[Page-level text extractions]
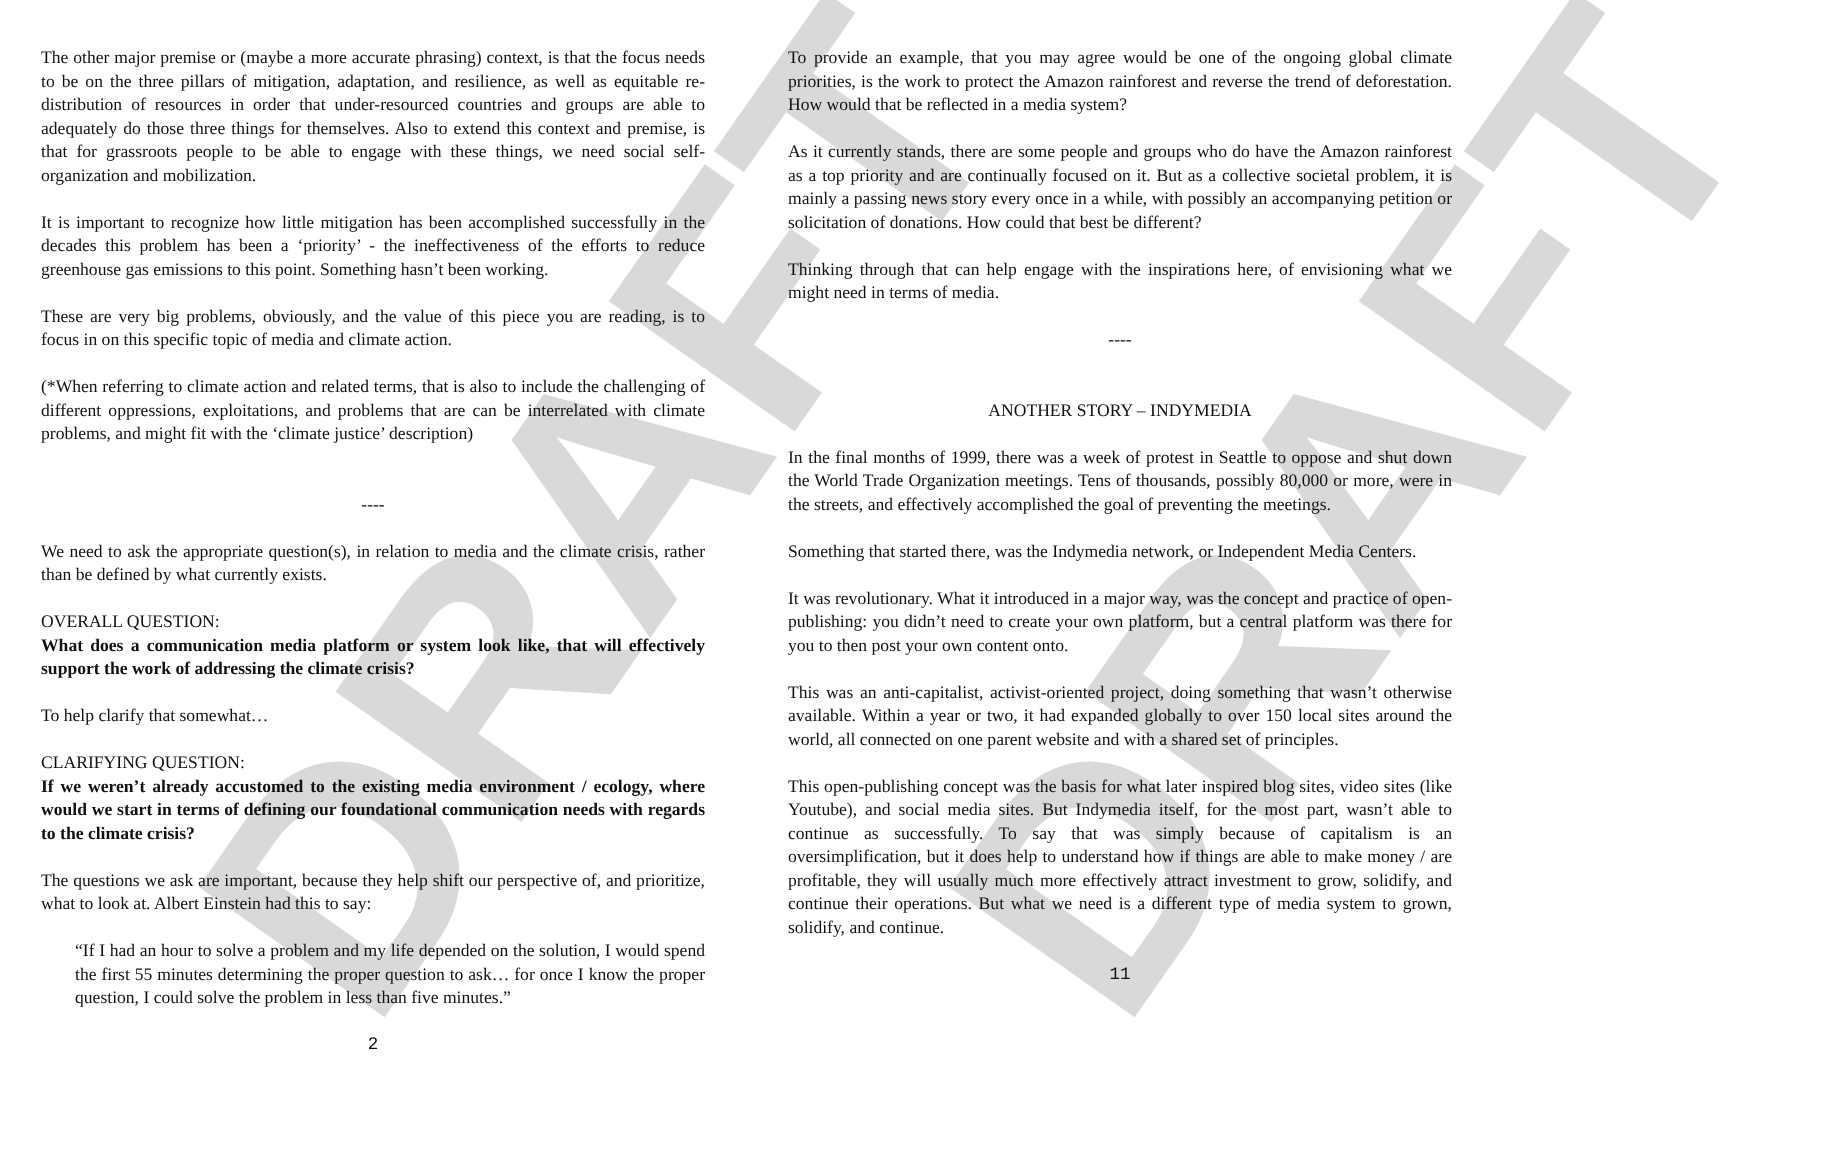DRAFT DRAFT
The other major premise or (maybe a more accurate phrasing) context, is that the focus needs to be on the three pillars of mitigation, adaptation, and resilience, as well as equitable re-distribution of resources in order that under-resourced countries and groups are able to adequately do those three things for themselves. Also to extend this context and premise, is that for grassroots people to be able to engage with these things, we need social self-organization and mobilization.
It is important to recognize how little mitigation has been accomplished successfully in the decades this problem has been a ‘priority’ - the ineffectiveness of the efforts to reduce greenhouse gas emissions to this point. Something hasn’t been working.
These are very big problems, obviously, and the value of this piece you are reading, is to focus in on this specific topic of media and climate action.
(*When referring to climate action and related terms, that is also to include the challenging of different oppressions, exploitations, and problems that are can be interrelated with climate problems, and might fit with the ‘climate justice’ description)
----
We need to ask the appropriate question(s), in relation to media and the climate crisis, rather than be defined by what currently exists.
OVERALL QUESTION:
What does a communication media platform or system look like, that will effectively support the work of addressing the climate crisis?
To help clarify that somewhat…
CLARIFYING QUESTION:
If we weren’t already accustomed to the existing media environment / ecology, where would we start in terms of defining our foundational communication needs with regards to the climate crisis?
The questions we ask are important, because they help shift our perspective of, and prioritize, what to look at. Albert Einstein had this to say:
“If I had an hour to solve a problem and my life depended on the solution, I would spend the first 55 minutes determining the proper question to ask… for once I know the proper question, I could solve the problem in less than five minutes.”
2
To provide an example, that you may agree would be one of the ongoing global climate priorities, is the work to protect the Amazon rainforest and reverse the trend of deforestation. How would that be reflected in a media system?
As it currently stands, there are some people and groups who do have the Amazon rainforest as a top priority and are continually focused on it. But as a collective societal problem, it is mainly a passing news story every once in a while, with possibly an accompanying petition or solicitation of donations. How could that best be different?
Thinking through that can help engage with the inspirations here, of envisioning what we might need in terms of media.
----
ANOTHER STORY – INDYMEDIA
In the final months of 1999, there was a week of protest in Seattle to oppose and shut down the World Trade Organization meetings. Tens of thousands, possibly 80,000 or more, were in the streets, and effectively accomplished the goal of preventing the meetings.
Something that started there, was the Indymedia network, or Independent Media Centers.
It was revolutionary. What it introduced in a major way, was the concept and practice of open-publishing: you didn’t need to create your own platform, but a central platform was there for you to then post your own content onto.
This was an anti-capitalist, activist-oriented project, doing something that wasn’t otherwise available. Within a year or two, it had expanded globally to over 150 local sites around the world, all connected on one parent website and with a shared set of principles.
This open-publishing concept was the basis for what later inspired blog sites, video sites (like Youtube), and social media sites. But Indymedia itself, for the most part, wasn’t able to continue as successfully. To say that was simply because of capitalism is an oversimplification, but it does help to understand how if things are able to make money / are profitable, they will usually much more effectively attract investment to grow, solidify, and continue their operations. But what we need is a different type of media system to grown, solidify, and continue.
11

**EXERCISE BRIEF**
Give the data again exactly, without pictures.

**SOLUTION TO THE EXERCISE**
DRAFT DRAFT
The other major premise or (maybe a more accurate phrasing) context, is that the focus needs to be on the three pillars of mitigation, adaptation, and resilience, as well as equitable re-distribution of resources in order that under-resourced countries and groups are able to adequately do those three things for themselves. Also to extend this context and premise, is that for grassroots people to be able to engage with these things, we need social self-organization and mobilization.
It is important to recognize how little mitigation has been accomplished successfully in the decades this problem has been a ‘priority’ - the ineffectiveness of the efforts to reduce greenhouse gas emissions to this point. Something hasn’t been working.
These are very big problems, obviously, and the value of this piece you are reading, is to focus in on this specific topic of media and climate action.
(*When referring to climate action and related terms, that is also to include the challenging of different oppressions, exploitations, and problems that are can be interrelated with climate problems, and might fit with the ‘climate justice’ description)
----
We need to ask the appropriate question(s), in relation to media and the climate crisis, rather than be defined by what currently exists.
OVERALL QUESTION:
What does a communication media platform or system look like, that will effectively support the work of addressing the climate crisis?
To help clarify that somewhat…
CLARIFYING QUESTION:
If we weren’t already accustomed to the existing media environment / ecology, where would we start in terms of defining our foundational communication needs with regards to the climate crisis?
The questions we ask are important, because they help shift our perspective of, and prioritize, what to look at. Albert Einstein had this to say:
“If I had an hour to solve a problem and my life depended on the solution, I would spend the first 55 minutes determining the proper question to ask… for once I know the proper question, I could solve the problem in less than five minutes.”
2
To provide an example, that you may agree would be one of the ongoing global climate priorities, is the work to protect the Amazon rainforest and reverse the trend of deforestation. How would that be reflected in a media system?
As it currently stands, there are some people and groups who do have the Amazon rainforest as a top priority and are continually focused on it. But as a collective societal problem, it is mainly a passing news story every once in a while, with possibly an accompanying petition or solicitation of donations. How could that best be different?
Thinking through that can help engage with the inspirations here, of envisioning what we might need in terms of media.
----
ANOTHER STORY – INDYMEDIA
In the final months of 1999, there was a week of protest in Seattle to oppose and shut down the World Trade Organization meetings. Tens of thousands, possibly 80,000 or more, were in the streets, and effectively accomplished the goal of preventing the meetings.
Something that started there, was the Indymedia network, or Independent Media Centers.
It was revolutionary. What it introduced in a major way, was the concept and practice of open-publishing: you didn’t need to create your own platform, but a central platform was there for you to then post your own content onto.
This was an anti-capitalist, activist-oriented project, doing something that wasn’t otherwise available. Within a year or two, it had expanded globally to over 150 local sites around the world, all connected on one parent website and with a shared set of principles.
This open-publishing concept was the basis for what later inspired blog sites, video sites (like Youtube), and social media sites. But Indymedia itself, for the most part, wasn’t able to continue as successfully. To say that was simply because of capitalism is an oversimplification, but it does help to understand how if things are able to make money / are profitable, they will usually much more effectively attract investment to grow, solidify, and continue their operations. But what we need is a different type of media system to grown, solidify, and continue.
11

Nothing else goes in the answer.